Especialistas alertam que restringir o acesso a talentos estrangeiros pode entregar a vitória à China — e também desestimular estudantes internacionais a se formarem nos EUA, já que as perspectivas de carreira pós-graduação ficariam nebulosas.

“Esses estudantes vão olhar para esse ambiente e ficar em casa”, disse Greg Morrisett, vice-reitor da Cornell Tech. “Isso está dando uma vantagem tanto para a China quanto para a Índia em termos de alimentar seus ecossistemas de startups.”

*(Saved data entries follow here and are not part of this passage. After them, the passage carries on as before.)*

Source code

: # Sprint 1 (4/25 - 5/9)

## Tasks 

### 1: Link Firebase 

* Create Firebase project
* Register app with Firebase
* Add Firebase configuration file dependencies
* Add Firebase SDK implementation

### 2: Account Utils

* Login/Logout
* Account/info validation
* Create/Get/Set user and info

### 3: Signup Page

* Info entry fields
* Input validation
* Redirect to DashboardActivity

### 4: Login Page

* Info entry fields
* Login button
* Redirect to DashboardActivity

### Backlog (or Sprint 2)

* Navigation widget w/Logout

<><> “Limitar talentos é ilógico”

Para muitos, a medida compromete a maior vantagem histórica dos Estados Unidos: sua capacidade de atrair cérebros do mundo inteiro. Bradley Tusk, CEO da Tusk Venture Partners, foi categórico: “terríveis”. É assim que ele define as mudanças.

“A vantagem competitiva dos Estados Unidos sempre foi a capacidade de atrair os melhores talentos do mundo todo”, reforçou Tusk. “Limitar nossa capacidade de recrutar e competir é ilógico.”

Entre startups que lutam por sobrevivência e países rivais prontos para aproveitar qualquer brecha, o futuro da inovação americana parece estar diante de um divisor de águas. O que está em jogo não é apenas o custo de um visto, mas o lugar dos Estados Unidos na próxima era tecnológica.